UvrD’s risk-taking behavior to yank RNA polymerase backward is conceivably minimized if limited to periods when replication is subdued. Nonetheless, transcription can occur during times of DNA synthesis. DNA translocases like Mfd may help to push the backtracked RNA polymerase forward again, once the lesion is repaired to alleviate potential collisions with co-directional replication fork proteins. In eukaryotic cells, it is easy to imagine that RNA polymerase backtracking would be less hazardous in periods outside S phase, when the cell is not actively replicating its genome; however, this remains to be seen. These issues are likely to be significant, as cells have a very low threshold for DSBs.

Genetic studies have already implicated UvrD in facilitating fork progression across transcribed sequences. Mutations in RNA polymerase subunits that affect stability of DNA: transcription complexes suppress the growth defects of bacteria lacking the replication accessory helicases Rep, UvrD, and recombination protein RecF.⁵ Genetic and biochemical studies support a model in which certain DNA helicases (Rep, UvrD, DinG) have specialized duties to displace proteins bound to DNA, or unwind R-loops to facilitate progression of the replication fork across transcribed sequences.⁶ However, the discovery that UvrD can pull RNA polymerase backward suggests that the role of UvrD in both NER and collision avoidance is more complex than previously thought.

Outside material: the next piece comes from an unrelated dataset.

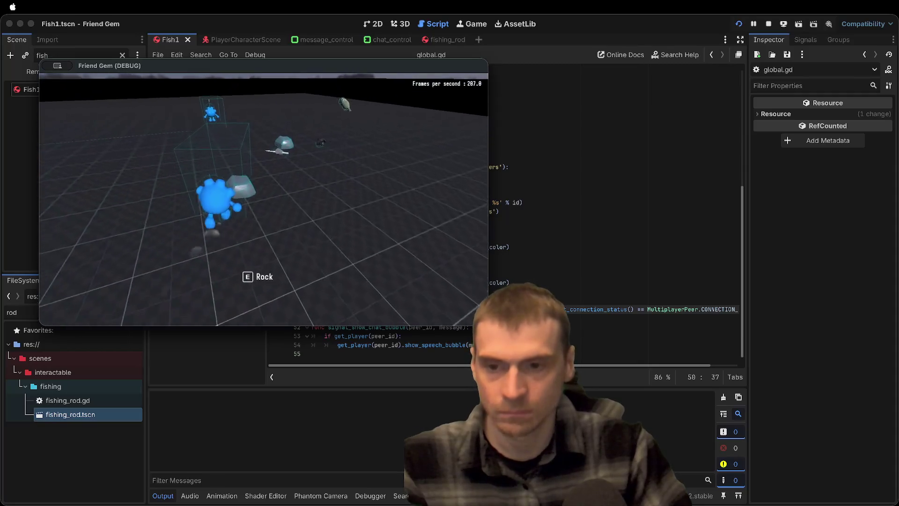
pyautogui.press('w')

For helicase aficionados, the subtle aspects of UvrD mechanism are intriguing. UvrD is known to load at single-stranded/double-stranded junctions and, depending on its oligmeric state, translocate on single-stranded DNA as a monomer or unwind duplex DNA as a dimer.³ Therefore, the assembly state of UvrD as it pulls RNA polymerase backward is of interest. Second, UvrD can strand switch and translocate in the opposite direction on the strand complementary to the one it was originally tracking.⁷ This behavior of UvrD suggests that at times UvrD may translocate on the damaged strand and, upon encountering the lesion, switch to the undamaged strand. Either way, as UvrD mightily tows RNA polymerase backward, the unwound strands rezip,² a phenomenon that is likely to contribute to the branch migration of the transcription bubble away from the lesion so the repair machinery can gain access.

The Little Engine That Could⁸ illustrates how a molecular motor can perform a seemingly difficult task. As the small switch engine bravely repeats “I think I can, I think I can…”, UvrD hauls the massive RNA polymerase backward so the repair crew can go to work. Future studies that divulge more mechanistic insights and address how conserved the DNA repair pathway is in eukaryotes will be provocative.

Epshtein V, et al. Nature. 2014;505:372–7. doi: 10.1038/nature12928.